A quadratic equation is a polynomial equation of degree 2, usually in the form ax^2 + bx + c = 0. Here, 'a', 'b', and 'c' are coefficients, and x is the variable. Quadratic equations often appear in various problems, and solving them can help determine the values of x that satisfy the equation.
There are different methods to solve quadratic equations, including:

• Factoring
• Using the quadratic formula
• Completing the square

In this specific exercise, the equation given is in the form of a quadratic expression, not set to zero. The goal here is to factor the expression instead of finding the roots. Factoring quadratics is critical as it allows us to simplify the expression or solve equations more easily later.

Factoring by grouping is a technique used to factor more complex polynomials. By splitting the middle term and grouping, we can simplify the expression into factors. This method is particularly useful when dealing with quadratics that are not easily factorable in one step.
To factor by grouping, follow these steps:

• Identify the coefficients and calculate the product ac.
• Find two numbers that multiply to ac and add to b.
• Rewrite the middle term using these two numbers.
• Group the terms into pairs and factor out the greatest common factor from each pair.
• Factor out the common binomial factor.

Being thorough with your step-by-step process ensures you don’t miss any simplification opportunities and correctly factor the polynomial.

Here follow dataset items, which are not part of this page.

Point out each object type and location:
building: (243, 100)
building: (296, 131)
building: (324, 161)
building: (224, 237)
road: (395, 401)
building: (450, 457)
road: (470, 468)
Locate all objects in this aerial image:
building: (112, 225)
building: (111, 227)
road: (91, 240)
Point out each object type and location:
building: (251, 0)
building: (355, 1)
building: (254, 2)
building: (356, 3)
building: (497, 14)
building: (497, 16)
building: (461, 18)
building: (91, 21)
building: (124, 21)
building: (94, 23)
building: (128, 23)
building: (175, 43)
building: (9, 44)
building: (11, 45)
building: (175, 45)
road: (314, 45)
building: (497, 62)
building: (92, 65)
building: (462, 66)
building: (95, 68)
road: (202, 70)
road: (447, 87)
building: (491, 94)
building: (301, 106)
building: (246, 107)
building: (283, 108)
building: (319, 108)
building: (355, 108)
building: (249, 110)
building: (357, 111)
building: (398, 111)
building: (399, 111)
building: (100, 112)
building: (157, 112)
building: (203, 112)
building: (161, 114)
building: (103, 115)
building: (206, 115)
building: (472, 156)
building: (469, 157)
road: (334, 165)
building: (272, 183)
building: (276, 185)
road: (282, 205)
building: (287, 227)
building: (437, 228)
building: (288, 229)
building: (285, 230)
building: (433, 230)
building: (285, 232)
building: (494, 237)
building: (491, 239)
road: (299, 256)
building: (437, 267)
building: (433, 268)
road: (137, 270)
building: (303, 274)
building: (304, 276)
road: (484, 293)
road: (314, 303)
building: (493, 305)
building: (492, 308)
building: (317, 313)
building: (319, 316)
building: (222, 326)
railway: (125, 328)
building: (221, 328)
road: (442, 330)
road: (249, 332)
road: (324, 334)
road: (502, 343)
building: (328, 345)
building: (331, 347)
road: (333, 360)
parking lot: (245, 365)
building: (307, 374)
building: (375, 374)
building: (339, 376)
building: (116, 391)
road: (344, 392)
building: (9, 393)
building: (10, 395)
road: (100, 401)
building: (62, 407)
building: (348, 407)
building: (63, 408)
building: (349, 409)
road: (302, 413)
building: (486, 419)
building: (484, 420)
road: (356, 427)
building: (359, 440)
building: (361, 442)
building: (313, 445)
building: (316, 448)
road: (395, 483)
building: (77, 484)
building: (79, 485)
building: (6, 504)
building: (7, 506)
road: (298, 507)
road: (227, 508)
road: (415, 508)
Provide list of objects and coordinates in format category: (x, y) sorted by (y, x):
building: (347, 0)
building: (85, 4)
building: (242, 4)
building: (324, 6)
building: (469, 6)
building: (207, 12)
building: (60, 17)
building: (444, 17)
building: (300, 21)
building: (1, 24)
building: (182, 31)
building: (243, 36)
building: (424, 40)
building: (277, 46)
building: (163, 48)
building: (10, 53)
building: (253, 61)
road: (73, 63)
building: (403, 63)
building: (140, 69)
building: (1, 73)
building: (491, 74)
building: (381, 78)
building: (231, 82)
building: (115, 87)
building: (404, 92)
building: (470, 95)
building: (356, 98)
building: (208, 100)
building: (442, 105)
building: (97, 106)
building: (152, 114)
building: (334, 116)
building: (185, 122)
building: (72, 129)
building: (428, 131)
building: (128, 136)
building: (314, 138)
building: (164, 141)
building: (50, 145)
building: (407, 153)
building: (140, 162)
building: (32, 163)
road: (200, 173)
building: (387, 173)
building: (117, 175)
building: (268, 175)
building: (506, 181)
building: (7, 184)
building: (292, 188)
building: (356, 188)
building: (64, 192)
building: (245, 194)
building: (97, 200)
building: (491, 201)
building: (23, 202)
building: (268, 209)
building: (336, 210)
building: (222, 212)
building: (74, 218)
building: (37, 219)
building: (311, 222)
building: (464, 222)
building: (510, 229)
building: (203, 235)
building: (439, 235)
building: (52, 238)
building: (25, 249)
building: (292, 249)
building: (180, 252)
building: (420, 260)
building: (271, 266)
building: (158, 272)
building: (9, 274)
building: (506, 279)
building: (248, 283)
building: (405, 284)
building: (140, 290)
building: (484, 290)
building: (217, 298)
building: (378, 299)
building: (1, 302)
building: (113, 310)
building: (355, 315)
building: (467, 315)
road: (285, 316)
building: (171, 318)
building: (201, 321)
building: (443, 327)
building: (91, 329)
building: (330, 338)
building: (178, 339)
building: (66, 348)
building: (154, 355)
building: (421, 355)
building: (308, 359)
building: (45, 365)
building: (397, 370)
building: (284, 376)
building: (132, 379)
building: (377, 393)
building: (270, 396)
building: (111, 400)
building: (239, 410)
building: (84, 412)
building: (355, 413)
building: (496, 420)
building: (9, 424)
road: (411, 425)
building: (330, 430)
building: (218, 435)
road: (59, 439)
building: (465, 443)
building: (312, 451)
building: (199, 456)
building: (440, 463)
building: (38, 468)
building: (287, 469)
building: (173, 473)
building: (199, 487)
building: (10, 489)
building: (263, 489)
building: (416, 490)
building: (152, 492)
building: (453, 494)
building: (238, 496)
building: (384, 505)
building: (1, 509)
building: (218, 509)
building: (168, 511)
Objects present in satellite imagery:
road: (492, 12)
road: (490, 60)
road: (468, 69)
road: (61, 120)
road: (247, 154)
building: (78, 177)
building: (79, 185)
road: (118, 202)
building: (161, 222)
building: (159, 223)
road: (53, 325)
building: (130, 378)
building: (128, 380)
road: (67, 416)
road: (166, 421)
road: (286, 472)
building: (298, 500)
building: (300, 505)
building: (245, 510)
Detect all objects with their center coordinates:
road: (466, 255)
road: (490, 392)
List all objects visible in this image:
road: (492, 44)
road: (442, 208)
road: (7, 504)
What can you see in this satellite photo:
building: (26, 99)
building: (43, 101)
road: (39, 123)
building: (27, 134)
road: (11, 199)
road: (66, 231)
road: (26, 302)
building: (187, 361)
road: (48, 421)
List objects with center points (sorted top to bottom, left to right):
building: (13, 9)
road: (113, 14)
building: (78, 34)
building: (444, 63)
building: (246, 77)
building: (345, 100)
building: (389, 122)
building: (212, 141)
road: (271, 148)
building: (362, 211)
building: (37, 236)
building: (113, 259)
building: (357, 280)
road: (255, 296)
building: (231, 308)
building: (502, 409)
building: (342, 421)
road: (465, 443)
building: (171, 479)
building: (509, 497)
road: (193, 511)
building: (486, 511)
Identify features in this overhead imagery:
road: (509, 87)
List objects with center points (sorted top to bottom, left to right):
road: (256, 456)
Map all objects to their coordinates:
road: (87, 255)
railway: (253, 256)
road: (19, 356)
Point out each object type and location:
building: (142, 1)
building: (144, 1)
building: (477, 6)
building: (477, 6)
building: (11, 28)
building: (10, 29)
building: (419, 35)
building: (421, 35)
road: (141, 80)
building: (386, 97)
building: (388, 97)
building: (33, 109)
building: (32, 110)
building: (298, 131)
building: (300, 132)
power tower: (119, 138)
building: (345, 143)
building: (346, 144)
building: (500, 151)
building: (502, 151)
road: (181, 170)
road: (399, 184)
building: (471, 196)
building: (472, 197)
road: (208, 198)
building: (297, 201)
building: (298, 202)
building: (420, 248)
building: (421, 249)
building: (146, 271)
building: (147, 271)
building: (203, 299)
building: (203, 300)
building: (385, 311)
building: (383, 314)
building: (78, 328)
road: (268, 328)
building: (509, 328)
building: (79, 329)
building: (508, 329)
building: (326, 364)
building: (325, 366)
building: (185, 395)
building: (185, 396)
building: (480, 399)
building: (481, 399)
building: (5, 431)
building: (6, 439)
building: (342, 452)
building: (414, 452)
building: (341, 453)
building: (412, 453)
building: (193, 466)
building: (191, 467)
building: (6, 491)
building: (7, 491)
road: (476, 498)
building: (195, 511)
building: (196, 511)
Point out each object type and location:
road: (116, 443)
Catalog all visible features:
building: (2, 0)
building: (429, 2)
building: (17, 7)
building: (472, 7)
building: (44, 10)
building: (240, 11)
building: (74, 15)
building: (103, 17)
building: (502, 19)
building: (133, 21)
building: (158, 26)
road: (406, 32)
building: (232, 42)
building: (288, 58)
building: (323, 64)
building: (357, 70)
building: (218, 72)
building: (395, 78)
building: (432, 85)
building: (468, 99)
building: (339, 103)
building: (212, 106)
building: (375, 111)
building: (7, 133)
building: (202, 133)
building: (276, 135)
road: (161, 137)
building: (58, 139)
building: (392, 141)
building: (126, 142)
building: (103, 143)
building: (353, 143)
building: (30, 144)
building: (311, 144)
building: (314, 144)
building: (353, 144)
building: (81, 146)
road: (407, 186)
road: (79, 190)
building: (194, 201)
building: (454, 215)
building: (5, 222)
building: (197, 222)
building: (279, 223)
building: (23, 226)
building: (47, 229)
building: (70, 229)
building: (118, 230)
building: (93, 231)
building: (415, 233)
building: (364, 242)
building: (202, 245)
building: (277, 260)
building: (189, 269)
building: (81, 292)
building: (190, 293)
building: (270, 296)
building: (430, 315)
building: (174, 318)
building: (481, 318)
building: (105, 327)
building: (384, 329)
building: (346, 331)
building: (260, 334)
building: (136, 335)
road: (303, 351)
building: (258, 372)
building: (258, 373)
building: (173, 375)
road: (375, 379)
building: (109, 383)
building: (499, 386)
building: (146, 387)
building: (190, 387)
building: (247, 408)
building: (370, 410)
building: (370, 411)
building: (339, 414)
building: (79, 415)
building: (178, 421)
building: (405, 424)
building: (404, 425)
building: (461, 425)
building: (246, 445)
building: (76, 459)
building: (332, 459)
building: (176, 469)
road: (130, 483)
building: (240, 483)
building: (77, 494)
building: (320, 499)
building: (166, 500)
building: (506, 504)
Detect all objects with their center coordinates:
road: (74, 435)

The Greatest Common Factor (GCF) is the largest number or variable expression that divides all terms in a polynomial without leaving a remainder. Identifying the GCF is a crucial step when factoring polynomials, especially when using methods like factoring by grouping.
In our example, we found the GCF for the grouped terms:

• In the first group, (3m^2 + 18m), the GCF is 3m. Factoring it out gives us 3m(m + 6).
• In the second group, (8m + 48), the GCF is 8. Factoring it out gives us 8(m + 6).

After factoring out the GCF from each group, both groups had a common binomial factor (m + 6), which was then factored out to achieve the final factored form (3m + 8)(m + 6).
Always ensure to check each group separately and correctly find the GCF. This skill is essential for simplifying polynomials correctly and efficiently.